El artículo –ya incluido en Flipcognitosis, mi recopilatorio de lecturas recomendadas en Flipboard, que cada vez me mola más– narra cómo de forma casi accidental los editores de alto copete de la Wikipedia descubrieron todo un complot que implicaba a cientos de editores que publicaban artículos sin relevancia y sin fuentes razonables y, sobre todo, sin la llamada «notabilidad«, esa magnitud que define si un artículo debe o no formar parte de la Wikipedia.

Para los que no queráis dedicar 15 minutos a la lectura –larga pero, repito, inquietante y apasionante– aquí van los spoilers. Una empresa llamada Wiki-PR se encargaba de que hordas de editores –probablemente mal pagados– produjeran pequeños (o grandes) publirreportajes sobre todo tipo de marcas y empresas. Muchos de los artículos detectaros acabaron desapareciendo y los editores fueron privados de sus derechos y baneados de la Wikipedia, que simplemente trataba de defender esa filosofía en la que ningún contenido debería publicarse basado en intereses comerciales.

Por supuesto, que pasen cosas de estas es normal. Me gusta mucho la expresión inglesa que define ese tipo de actividades. Aquello del gaming the system, una frase y un verbo que en sí mismo logra dar contexto y sentido a todas esas técnicas. Yo mismo cometí algún que otro error en los primeros tiempos de The Inquirer ES –lo que eso provocó fue IMHO desproporcionado–, así que entiendo el problema tanto desde dentro como desde fuera.

Ese intento por jugársela a los sistemas de karma de algunos servicios como Menéame o la propia Wikipedia se traslada a una escala mucho mayor, y yo diría que a una escala absurda, a los medios online. Los famosos comentarios «First!» que dan su minutito de gloria (o eso cree él) a quien pone el primer comentario en una noti de The Verge o de nuestro querido Marca, por ejemplo, reflejan la triste realidad de muchos medios en los que la calidad del debate es, sencillamente, lamentable.

Para muchos medios, de hecho, los comentarios no aportan prácticamente nada. El citado Marca es una referencia para mi: los 47 millones de entrenadores profesionales de fútbol de este bendito país de pandereta se encuentran a sus anchas opinando con fundamento en todo tipo de noticias de interés nacional. No digo que el fútbol no sea importante. Lo que digo es que no lo es tanto como para que haya casi 200 comentarios en esta noticia. Que podría haberlos si el debate, insisto, aportase algo. Pero leer los comentarios del Marca es para echarse a llorar, y para muestra, ese botón.
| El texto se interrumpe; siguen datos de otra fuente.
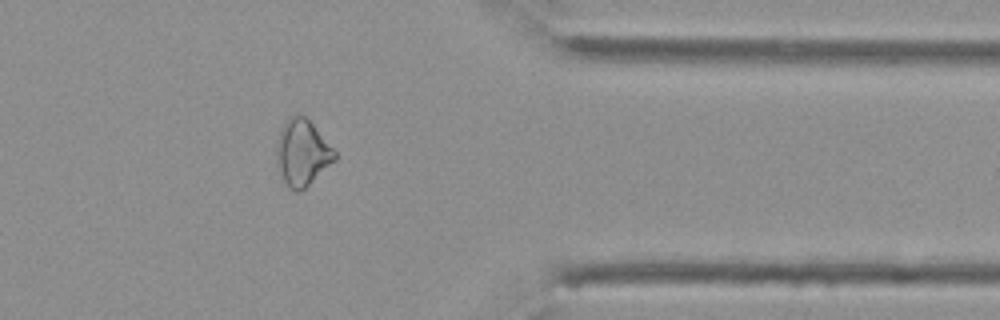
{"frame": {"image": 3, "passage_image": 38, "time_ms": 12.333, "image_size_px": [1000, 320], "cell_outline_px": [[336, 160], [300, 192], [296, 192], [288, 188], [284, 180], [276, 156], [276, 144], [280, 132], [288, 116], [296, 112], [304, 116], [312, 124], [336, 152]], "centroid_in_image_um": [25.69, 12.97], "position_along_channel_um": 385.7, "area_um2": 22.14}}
En todos sitios cuecen habas, por supuesto. Todos los medios en los que he tenido la oportunidad de trabajar han tenido esa gama de comentaristas con mucho tiempo libre y mucha mala baba –«estáis vendidos a X o Y…, yo y solo yo tengo la razón…«–. Afortunadamente también hay comentarios que sí aportan, que dan otro punto de vista, otra perspectiva. Son esos los que enriquecen el contenido y el propio debate.

Decía Enric González en una entrevista relativamente reciente algo especialmente duro, pero con lo que cada vez estoy (tristemente) más de acuerdo:

Esto que voy a decir es una auténtica grosería, pero es verdad. Lo peor del periodismo son los lectores. Son sectarios, ignorantes y sensacionalistas. Y tú tienes que venderles las noticias a ellos y ellos quieren que les des la razón. Que les des una noticia y les hagas sentir un poquito culpables…pero no mucho. Piden muchas cosas. Si el periodismo se hiciese en serio, habría que vender unos paquetes de cojones y la gente se los tendría que estudiar. Empezando por el sesgo ideológico. El lector tiene su ideología, hay cosas que ya no admite porque no encajan con su cosmovisión.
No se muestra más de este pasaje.